Nothing is to be left out; print all the entries exactly.

------------------------------------

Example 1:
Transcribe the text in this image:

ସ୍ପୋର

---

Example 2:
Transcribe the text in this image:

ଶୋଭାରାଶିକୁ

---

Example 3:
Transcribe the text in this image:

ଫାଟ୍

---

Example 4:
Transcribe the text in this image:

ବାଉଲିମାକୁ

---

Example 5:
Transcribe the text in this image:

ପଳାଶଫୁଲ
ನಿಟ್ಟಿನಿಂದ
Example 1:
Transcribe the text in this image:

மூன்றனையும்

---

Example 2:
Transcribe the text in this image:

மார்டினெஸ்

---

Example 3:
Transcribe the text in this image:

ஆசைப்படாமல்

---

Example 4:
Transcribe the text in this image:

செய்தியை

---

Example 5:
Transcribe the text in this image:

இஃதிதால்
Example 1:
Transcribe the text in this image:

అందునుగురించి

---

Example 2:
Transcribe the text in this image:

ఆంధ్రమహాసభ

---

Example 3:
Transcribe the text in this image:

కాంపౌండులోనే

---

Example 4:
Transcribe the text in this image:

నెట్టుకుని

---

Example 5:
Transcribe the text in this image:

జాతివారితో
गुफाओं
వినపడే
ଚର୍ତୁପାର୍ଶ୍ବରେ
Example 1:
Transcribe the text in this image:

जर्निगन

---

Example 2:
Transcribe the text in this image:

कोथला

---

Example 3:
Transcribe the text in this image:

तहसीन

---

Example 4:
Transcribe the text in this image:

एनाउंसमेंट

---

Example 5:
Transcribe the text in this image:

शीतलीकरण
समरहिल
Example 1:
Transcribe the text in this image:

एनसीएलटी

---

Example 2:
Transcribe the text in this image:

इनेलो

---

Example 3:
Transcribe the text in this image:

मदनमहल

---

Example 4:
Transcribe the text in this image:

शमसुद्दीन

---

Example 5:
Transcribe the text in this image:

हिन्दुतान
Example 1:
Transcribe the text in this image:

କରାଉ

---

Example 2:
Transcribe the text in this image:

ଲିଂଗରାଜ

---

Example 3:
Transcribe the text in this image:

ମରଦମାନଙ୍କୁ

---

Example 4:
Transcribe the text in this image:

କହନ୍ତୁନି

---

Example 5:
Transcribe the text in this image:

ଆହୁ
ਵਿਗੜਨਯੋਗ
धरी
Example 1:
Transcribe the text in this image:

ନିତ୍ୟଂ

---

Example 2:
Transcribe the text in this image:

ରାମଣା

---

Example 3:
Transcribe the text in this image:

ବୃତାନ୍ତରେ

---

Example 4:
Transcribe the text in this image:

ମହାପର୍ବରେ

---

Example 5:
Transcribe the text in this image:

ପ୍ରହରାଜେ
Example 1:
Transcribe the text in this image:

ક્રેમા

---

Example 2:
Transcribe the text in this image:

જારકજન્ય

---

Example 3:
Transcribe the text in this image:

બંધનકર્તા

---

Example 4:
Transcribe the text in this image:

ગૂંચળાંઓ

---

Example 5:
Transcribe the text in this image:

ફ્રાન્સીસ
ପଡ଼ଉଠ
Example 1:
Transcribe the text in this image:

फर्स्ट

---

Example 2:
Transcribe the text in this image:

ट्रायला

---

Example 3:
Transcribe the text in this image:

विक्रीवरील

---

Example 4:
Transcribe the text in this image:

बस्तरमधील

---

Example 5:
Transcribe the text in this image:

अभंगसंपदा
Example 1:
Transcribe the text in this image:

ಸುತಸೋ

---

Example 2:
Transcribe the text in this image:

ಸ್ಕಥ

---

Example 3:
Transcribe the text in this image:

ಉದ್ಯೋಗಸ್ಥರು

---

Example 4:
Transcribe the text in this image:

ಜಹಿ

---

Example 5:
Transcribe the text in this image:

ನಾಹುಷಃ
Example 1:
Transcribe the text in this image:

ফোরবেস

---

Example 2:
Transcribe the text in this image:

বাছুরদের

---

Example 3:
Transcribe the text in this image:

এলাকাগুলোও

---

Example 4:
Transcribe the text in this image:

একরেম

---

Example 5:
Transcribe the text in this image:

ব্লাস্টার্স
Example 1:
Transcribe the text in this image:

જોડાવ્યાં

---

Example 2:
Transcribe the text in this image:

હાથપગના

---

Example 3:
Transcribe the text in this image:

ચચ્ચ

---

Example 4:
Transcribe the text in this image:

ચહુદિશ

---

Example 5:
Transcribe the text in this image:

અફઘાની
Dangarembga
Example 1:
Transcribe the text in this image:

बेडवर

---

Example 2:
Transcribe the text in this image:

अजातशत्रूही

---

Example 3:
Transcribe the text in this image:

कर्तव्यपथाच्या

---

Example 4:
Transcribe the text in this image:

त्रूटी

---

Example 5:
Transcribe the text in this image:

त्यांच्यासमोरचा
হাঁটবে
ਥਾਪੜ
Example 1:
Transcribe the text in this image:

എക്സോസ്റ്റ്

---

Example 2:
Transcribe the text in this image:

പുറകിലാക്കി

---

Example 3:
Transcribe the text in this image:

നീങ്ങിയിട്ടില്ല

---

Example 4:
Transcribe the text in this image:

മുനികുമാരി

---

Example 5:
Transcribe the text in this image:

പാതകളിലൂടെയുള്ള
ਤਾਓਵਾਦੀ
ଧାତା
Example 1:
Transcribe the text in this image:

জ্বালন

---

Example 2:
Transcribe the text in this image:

------------------------------------

_Task solution_
Example 1:
Transcribe the text in this image:

ସ୍ପୋର

---

Example 2:
Transcribe the text in this image:

ଶୋଭାରାଶିକୁ

---

Example 3:
Transcribe the text in this image:

ଫାଟ୍

---

Example 4:
Transcribe the text in this image:

ବାଉଲିମାକୁ

---

Example 5:
Transcribe the text in this image:

ପଳାଶଫୁଲ
ನಿಟ್ಟಿನಿಂದ
Example 1:
Transcribe the text in this image:

மூன்றனையும்

---

Example 2:
Transcribe the text in this image:

மார்டினெஸ்

---

Example 3:
Transcribe the text in this image:

ஆசைப்படாமல்

---

Example 4:
Transcribe the text in this image:

செய்தியை

---

Example 5:
Transcribe the text in this image:

இஃதிதால்
Example 1:
Transcribe the text in this image:

అందునుగురించి

---

Example 2:
Transcribe the text in this image:

ఆంధ్రమహాసభ

---

Example 3:
Transcribe the text in this image:

కాంపౌండులోనే

---

Example 4:
Transcribe the text in this image:

నెట్టుకుని

---

Example 5:
Transcribe the text in this image:

జాతివారితో
गुफाओं
వినపడే
ଚର୍ତୁପାର୍ଶ୍ବରେ
Example 1:
Transcribe the text in this image:

जर्निगन

---

Example 2:
Transcribe the text in this image:

कोथला

---

Example 3:
Transcribe the text in this image:

तहसीन

---

Example 4:
Transcribe the text in this image:

एनाउंसमेंट

---

Example 5:
Transcribe the text in this image:

शीतलीकरण
समरहिल
Example 1:
Transcribe the text in this image:

एनसीएलटी

---

Example 2:
Transcribe the text in this image:

इनेलो

---

Example 3:
Transcribe the text in this image:

मदनमहल

---

Example 4:
Transcribe the text in this image:

शमसुद्दीन

---

Example 5:
Transcribe the text in this image:

हिन्दुतान
Example 1:
Transcribe the text in this image:

କରାଉ

---

Example 2:
Transcribe the text in this image:

ଲିଂଗରାଜ

---

Example 3:
Transcribe the text in this image:

ମରଦମାନଙ୍କୁ

---

Example 4:
Transcribe the text in this image:

କହନ୍ତୁନି

---

Example 5:
Transcribe the text in this image:

ଆହୁ
ਵਿਗੜਨਯੋਗ
धरी
Example 1:
Transcribe the text in this image:

ନିତ୍ୟଂ

---

Example 2:
Transcribe the text in this image:

ରାମଣା

---

Example 3:
Transcribe the text in this image:

ବୃତାନ୍ତରେ

---

Example 4:
Transcribe the text in this image:

ମହାପର୍ବରେ

---

Example 5:
Transcribe the text in this image:

ପ୍ରହରାଜେ
Example 1:
Transcribe the text in this image:

ક્રેમા

---

Example 2:
Transcribe the text in this image:

જારકજન્ય

---

Example 3:
Transcribe the text in this image:

બંધનકર્તા

---

Example 4:
Transcribe the text in this image:

ગૂંચળાંઓ

---

Example 5:
Transcribe the text in this image:

ફ્રાન્સીસ
ପଡ଼ଉଠ
Example 1:
Transcribe the text in this image:

फर्स्ट

---

Example 2:
Transcribe the text in this image:

ट्रायला

---

Example 3:
Transcribe the text in this image:

विक्रीवरील

---

Example 4:
Transcribe the text in this image:

बस्तरमधील

---

Example 5:
Transcribe the text in this image:

अभंगसंपदा
Example 1:
Transcribe the text in this image:

ಸುತಸೋ

---

Example 2:
Transcribe the text in this image:

ಸ್ಕಥ

---

Example 3:
Transcribe the text in this image:

ಉದ್ಯೋಗಸ್ಥರು

---

Example 4:
Transcribe the text in this image:

ಜಹಿ

---

Example 5:
Transcribe the text in this image:

ನಾಹುಷಃ
Example 1:
Transcribe the text in this image:

ফোরবেস

---

Example 2:
Transcribe the text in this image:

বাছুরদের

---

Example 3:
Transcribe the text in this image:

এলাকাগুলোও

---

Example 4:
Transcribe the text in this image:

একরেম

---

Example 5:
Transcribe the text in this image:

ব্লাস্টার্স
Example 1:
Transcribe the text in this image:

જોડાવ્યાં

---

Example 2:
Transcribe the text in this image:

હાથપગના

---

Example 3:
Transcribe the text in this image:

ચચ્ચ

---

Example 4:
Transcribe the text in this image:

ચહુદિશ

---

Example 5:
Transcribe the text in this image:

અફઘાની
Dangarembga
Example 1:
Transcribe the text in this image:

बेडवर

---

Example 2:
Transcribe the text in this image:

अजातशत्रूही

---

Example 3:
Transcribe the text in this image:

कर्तव्यपथाच्या

---

Example 4:
Transcribe the text in this image:

त्रूटी

---

Example 5:
Transcribe the text in this image:

त्यांच्यासमोरचा
হাঁটবে
ਥਾਪੜ
Example 1:
Transcribe the text in this image:

എക്സോസ്റ്റ്

---

Example 2:
Transcribe the text in this image:

പുറകിലാക്കി

---

Example 3:
Transcribe the text in this image:

നീങ്ങിയിട്ടില്ല

---

Example 4:
Transcribe the text in this image:

മുനികുമാരി

---

Example 5:
Transcribe the text in this image:

പാതകളിലൂടെയുള്ള
ਤਾਓਵਾਦੀ
ଧାତା
Example 1:
Transcribe the text in this image:

জ্বালন

---

Example 2:
Transcribe the text in this image:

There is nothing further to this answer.